Generally they can review two types of mistakes:
- Substantive errors, and
- Procedural fairness errors
Errors in Law
The government creates tribunals with a statute. That statute will outline the scope of the tribunal’s powers and they cannot make decisions outside of their given powers. If a tribunal misinterprets its own powers, the Court may find they acted outside of the allowed scope.
Tribunals, like courts, must follow the law. If a tribunal misapplies the law, they may be reviewed.
Errors in Fact
Tribunals are not allowed to act arbitrarily so their decisions must be based on the facts. If their decision is not reasonably based on the evidence, the Court may find they exceeded their authority.
The Court will generally not interfere with a credibility decision. That is, if the tribunal decided that it believed one person over another, the Court will rarely interfere.
Procedural Fairness Errors
Tribunals are often given the power to create their open procedures. This is why each tribunal has its own rules and way of doing things. However, they still have to follow basic principles of fairness. If the process they follow is found to be unfair, the Court may review their decision.
Basic fairness involves the right to an impartial decision maker, the right to know the case and have the opportunity to respond.
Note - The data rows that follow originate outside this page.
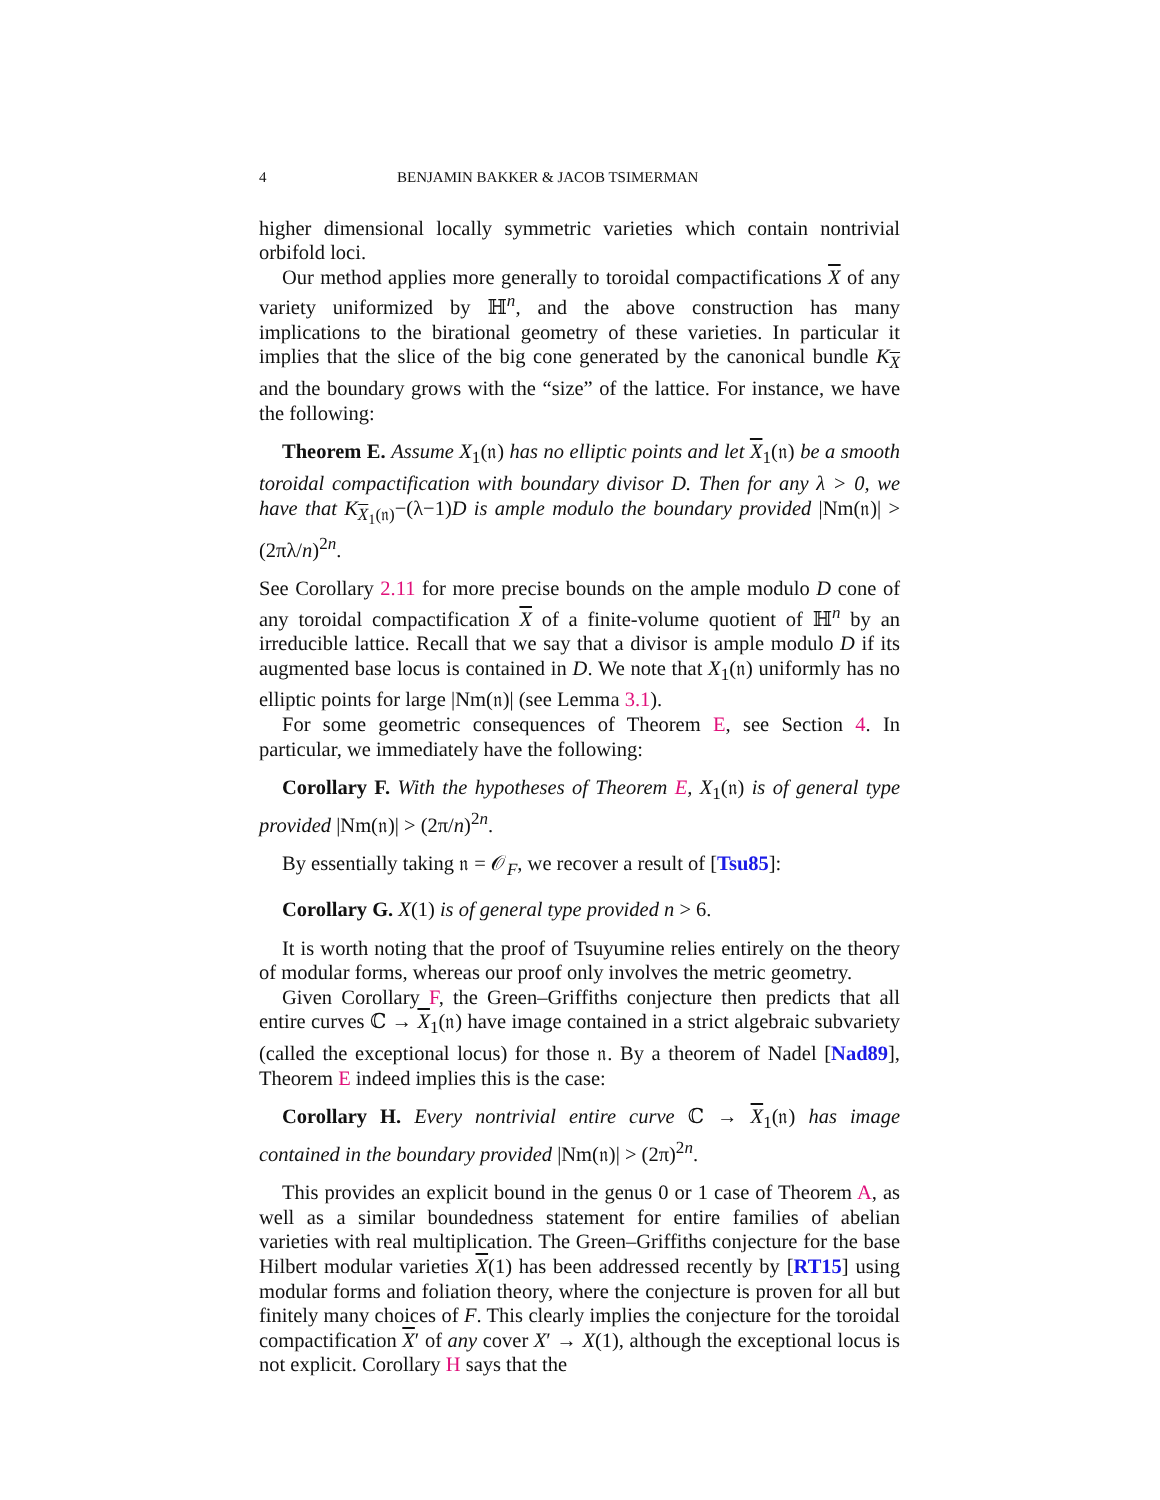4 BENJAMIN BAKKER & JACOB TSIMERMAN
higher dimensional locally symmetric varieties which contain nontrivial orbifold loci.
Our method applies more generally to toroidal compactifications X of any variety uniformized by ℍ<sup>n</sup>, and the above construction has many implications to the birational geometry of these varieties. In particular it implies that the slice of the big cone generated by the canonical bundle K<sub>X</sub> and the boundary grows with the “size” of the lattice. For instance, we have the following:
Theorem E. Assume X<sub>1</sub>(𝔫) has no elliptic points and let X<sub>1</sub>(𝔫) be a smooth toroidal compactification with boundary divisor D. Then for any λ > 0, we have that K<sub>X<sub>1</sub>(𝔫)</sub>−(λ−1)D is ample modulo the boundary provided |Nm(𝔫)| > (2πλ/n)<sup>2n</sup>.
See Corollary 2.11 for more precise bounds on the ample modulo D cone of any toroidal compactification X of a finite-volume quotient of ℍ<sup>n</sup> by an irreducible lattice. Recall that we say that a divisor is ample modulo D if its augmented base locus is contained in D. We note that X<sub>1</sub>(𝔫) uniformly has no elliptic points for large |Nm(𝔫)| (see Lemma 3.1).
For some geometric consequences of Theorem E, see Section 4. In particular, we immediately have the following:
Corollary F. With the hypotheses of Theorem E, X<sub>1</sub>(𝔫) is of general type provided |Nm(𝔫)| > (2π/n)<sup>2n</sup>.
By essentially taking 𝔫 = 𝒪<sub>F</sub>, we recover a result of [Tsu85]:
Corollary G. X(1) is of general type provided n > 6.
It is worth noting that the proof of Tsuyumine relies entirely on the theory of modular forms, whereas our proof only involves the metric geometry.
Given Corollary F, the Green–Griffiths conjecture then predicts that all entire curves ℂ → X<sub>1</sub>(𝔫) have image contained in a strict algebraic subvariety (called the exceptional locus) for those 𝔫. By a theorem of Nadel [Nad89], Theorem E indeed implies this is the case:
Corollary H. Every nontrivial entire curve ℂ → X<sub>1</sub>(𝔫) has image contained in the boundary provided |Nm(𝔫)| > (2π)<sup>2n</sup>.
This provides an explicit bound in the genus 0 or 1 case of Theorem A, as well as a similar boundedness statement for entire families of abelian varieties with real multiplication. The Green–Griffiths conjecture for the base Hilbert modular varieties X(1) has been addressed recently by [RT15] using modular forms and foliation theory, where the conjecture is proven for all but finitely many choices of F. This clearly implies the conjecture for the toroidal compactification X′ of any cover X′ → X(1), although the exceptional locus is not explicit. Corollary H says that the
It could also include the right to counsel, the right to an oral hearing and to formal written decisions, but not always.
Confusingly, what counts as fair tends to depend on the circumstances. There is a lot of case law on this point, so we recommend getting legal advice if you are not sure what level or procedural fairness is required in your case. Generally, the more serious the potential outcome the tribunal’s decision could have, the more strict and “court-like” their procedures should be.
Standard of Review
The “standard of review” is an important legal concept in judicial review hearings.
The standard of review tells the judge how serious an error has to be before the decision can be reviewed. In other words, the judge uses it to decide whether the tribunal made a type of error that warrants court intervention.
There are three standards of review in British Columbia:
- Correctness: This means that the judge will decide if they agree with the tribunal’s decision, and may set aside the decision if they did not. This is the lowest standard of review, so the Court may be more willing to review an incorrect decision.
- Reasonableness: Here, the question is not whether the judge agrees with the decision. Rather, it is whether the decision itself is reasonable (makes logical sense). If the judge can understand how the decision was made, even if they do not agree with the decision, they will not interfere.
- Patent Unreasonableness: This is similar in nature to reasonableness. However, it requires an even more obvious error to justify interfering. It could mean that the decision is clearly unreasonable or without any factual basis, or that the tribunal acted in bad faith (with improper purpose) or arbitrarily. This is the highest standard.
In most cases, either the “reasonableness” or “patent unreasonableness” standard will apply but it depends on the tribunal, area of law, and what kind of issues the tribunal is dealing with.
You can figure out which standard will apply by reviewing the statute that governs your particular legal issue (such as the Residential Tenancy Act), as well as sections 58 and 59 of the Administrative Tribunals Act. It is also a good idea to consult with a lawyer to understand what standard of review applies in your case.
In a judicial review, the remedies the Court can give are limited. The Court may not have the authority to give you the remedy that you would like. The Court will usually set aside the decision of the tribunal and order it to hear your case again, without making the mistakes they made the first time. Just because you win your judicial review hearing does not mean that you will win when the tribunal hears your case again. If you lose, the original decision will remain in effect.